3. The Fed budget experts note that the CBO analysis violates the
requirements for CBO budget projections. The CBO is tasked to forecast
assuming no policy changes. But in simply relying on historical trends,
which as noted above include considerable expansion of government-funded
health coverage, they have effectively incorporated the hidden
assumption of continued expansion. Put it another way, the forecasts
should have explicitly backed out the impact of historical increases in
health insurance coverage to arrive at a true baseline growth rate. Per
Follette and Sheiner:
The lack of distinction between policy and other factors
is a particular problem because CBO uses different excess cost growth
assumptions for Medicare, Medicaid, and other health spending, and the
CBO projection is supposed to be under the assumption of no policy
changes. Past Medicare spending growth includes factors that are not
assumed to continue in the future. For example, the Medicare Part B
premium was not previously indexed to Medicare spending; thus Medicare
spending growth grew faster than overall health spending, as Medicare
picked up a higher share of spending. Similarly, Medicare policies
changed to include renal dialysis, HMOs, coverage of the SSI population,
and more broadened coverage of home health care. As CBO is not assuming
further expansion of Medicare, it does not seem reasonable to forecast
future growth based on historical growth rates that include such
expansions. Similar issues arise with Medicaid.

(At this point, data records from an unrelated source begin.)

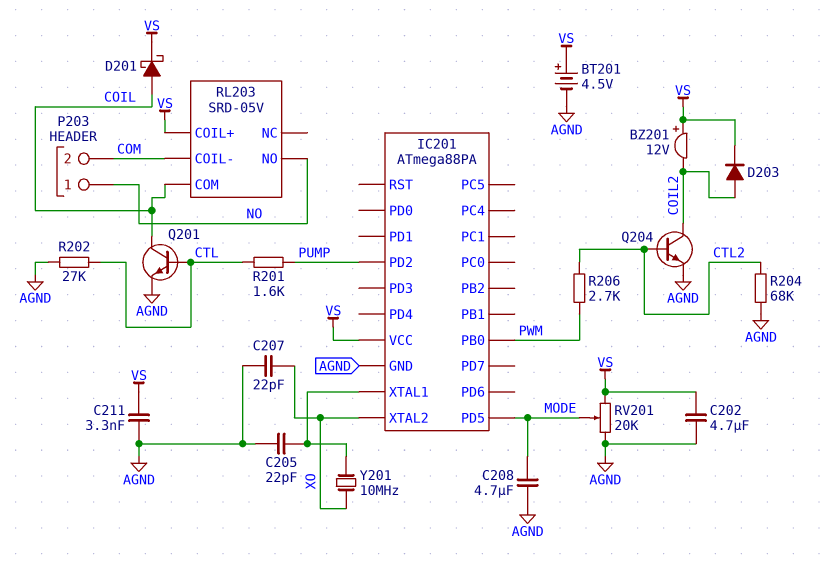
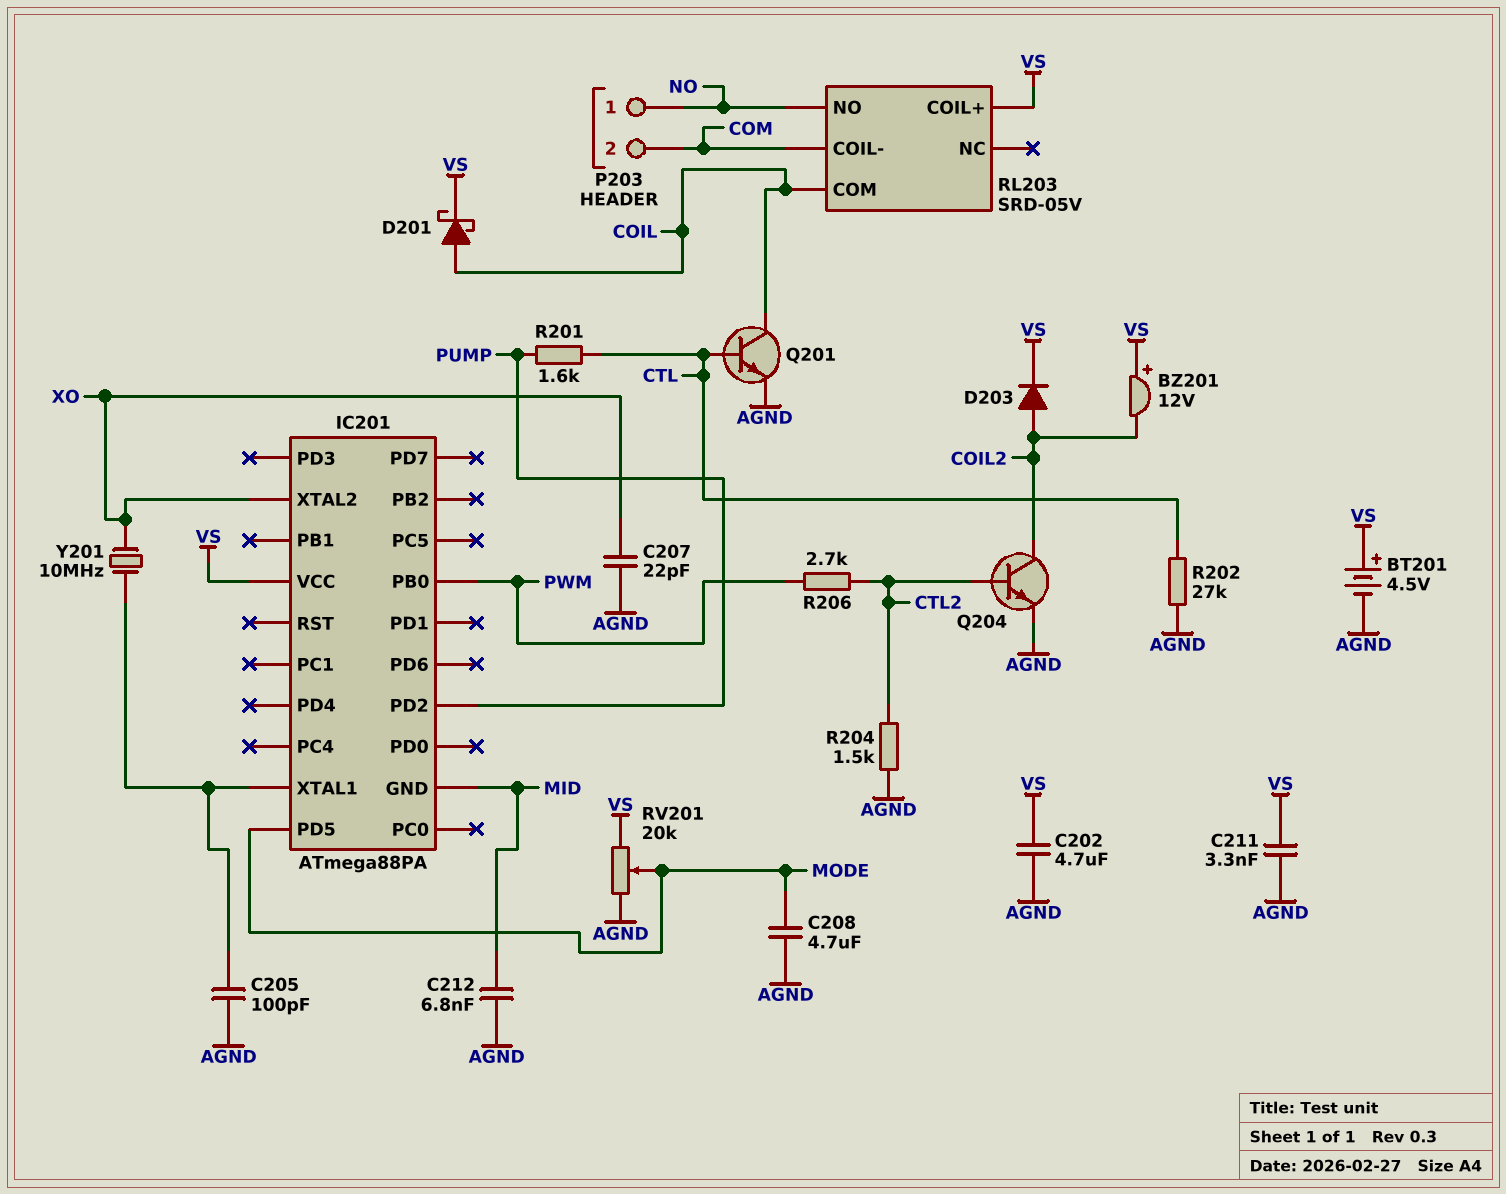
C205: 22pF (AGND, IC201/XTAL1) -> 100pF (AGND, IC201/XTAL1)
C212: none -> 6.8nF (AGND, MID)
IC201 pin GND: AGND -> MID
R204: 68k (AGND, CTL2) -> 1.5k (AGND, CTL2)

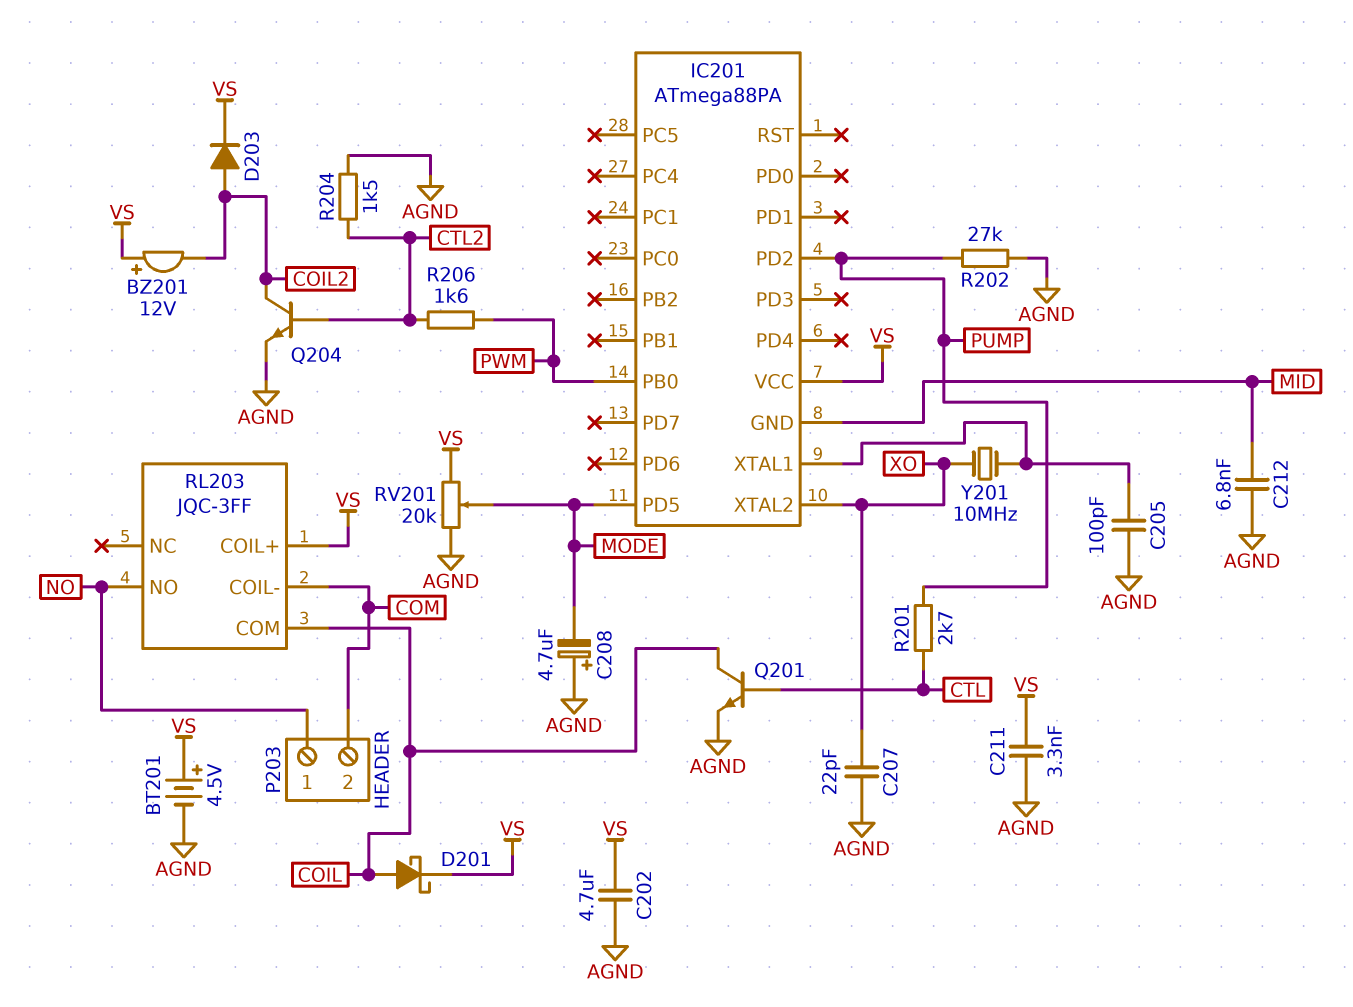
C208: 4.7uF (AGND, MODE) -> 4.7uF (plus AGND, minus MODE)
R201: 1.6k (CTL, PUMP) -> 2.7k (CTL, PUMP)
R202: 27k (AGND, CTL) -> 27k (AGND, PUMP)
R206: 2.7k (CTL2, PWM) -> 1.6k (CTL2, PWM)
RL203: SRD-05V -> JQC-3FF

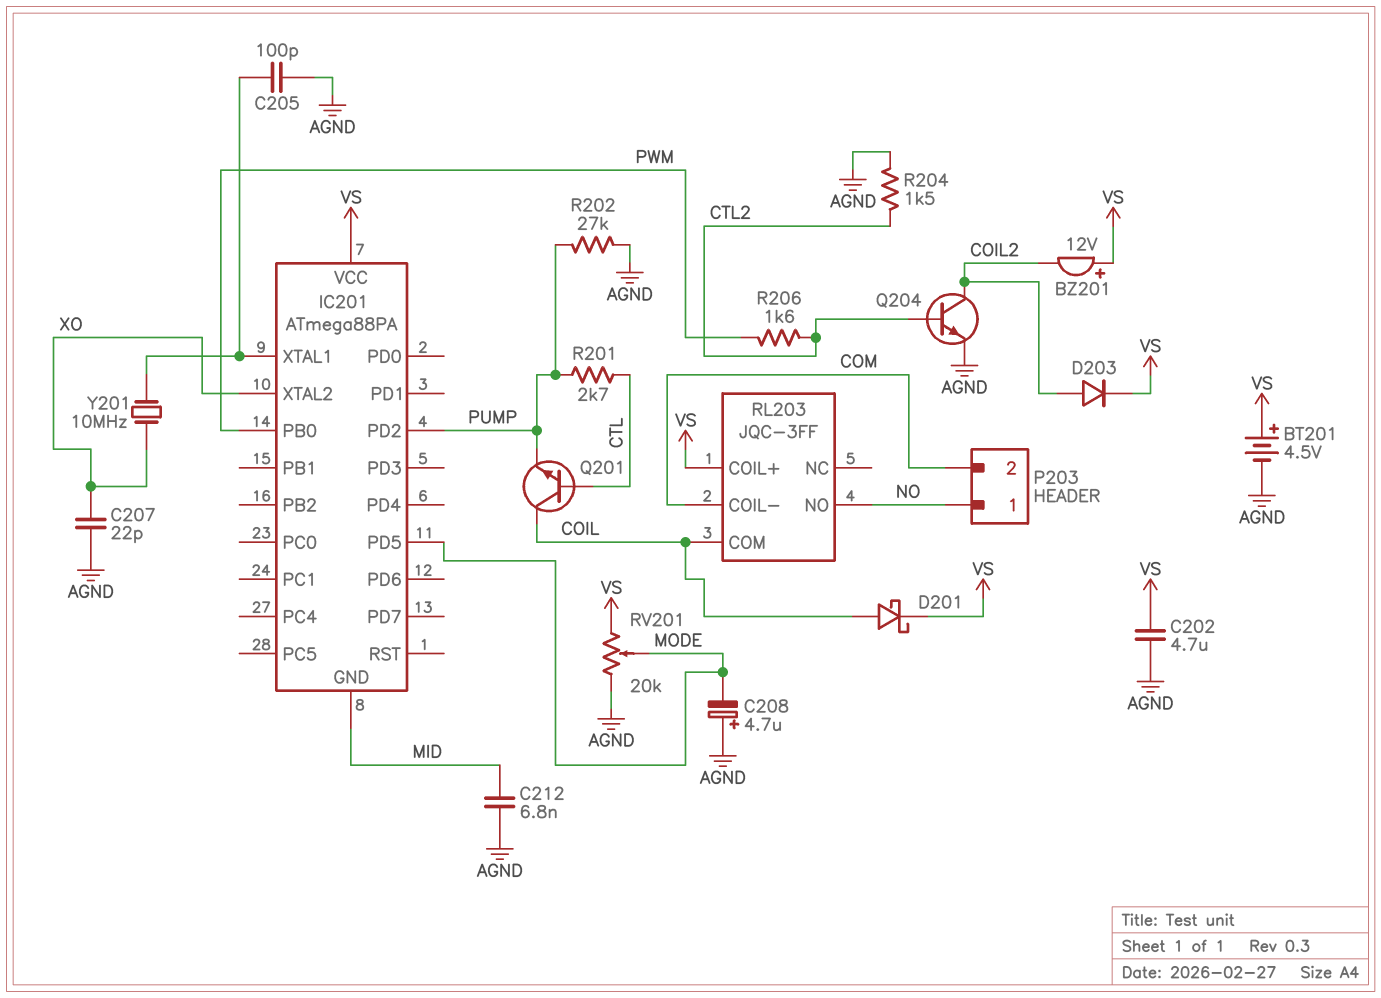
C211: 3.3nF (AGND, VS) -> none
Q201: NPN (B CTL, C COIL, E AGND) -> NPN (B CTL, C COIL, E PUMP)

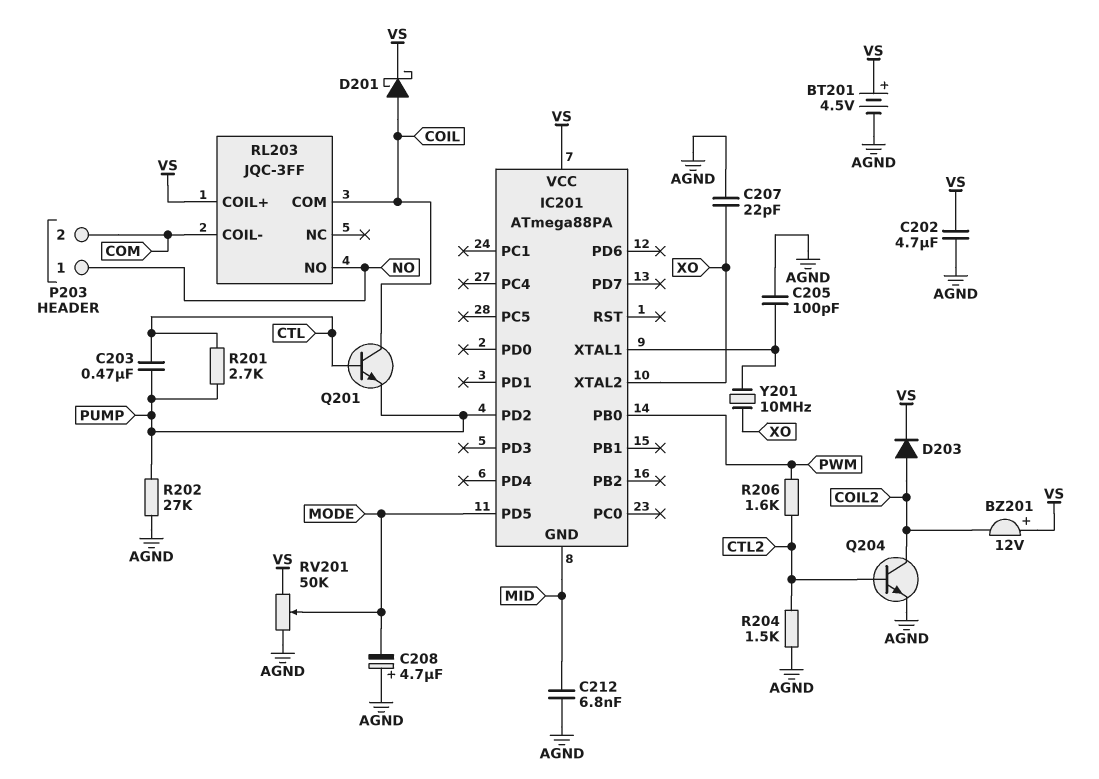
C203: none -> 470nF (CTL, PUMP)
RV201: 20k (AGND, VS, wiper MODE) -> 50k (AGND, VS, wiper MODE)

4. Follette and Sheiner find that, contrary to conventional wisdom,
that more realistic health care cost assumptions allow for some
improvements in coverage to low income groups, provided government
coverage to the better off is not increased further:
We find that a narrow expansion of assistance to the
lowest quintile would have only minor consequences to government
finances but more broad-based programs would have materially deleterious
effects.
* * *
The CBO’s performance on this front looks like malpractice. The Fed
economists note telling irregularities, such as the substitution of
scenarios, as opposed to the use of confidence band analysis, as the CBO
employed in its Social Security forecasts. And this would not the first
time that CBO has apparently allowed political considerations to
interfere with its pretense of objectivity. First we have the case of
CBO analyst Lan Pham, who was fired for attempting to incorporate the
impact of foreclosures and chain of title issues on home price and
property tax forecasts. Second, we have the instance of Tom Ferguson and
Rob Johnson of alerting the CBO to a significant omission in their
deficit analysis, that of failing to include financial assets in their
debt-to-GDP ratio calculation. CBO staffers have not disputed the
accuracy of the
Ferguson/Johnson research
but nevertheless will not change their projections. Now we have what is
demonstrably an overly aggressive set of assumptions driving health
policy debate, with two Federal Reserve analysts sufficiently taken
aback by the model as to publish a serious takedown of it.
The CBO’s independence is, like its output, treated as above question. It’s time to subject both to harsh scrutiny.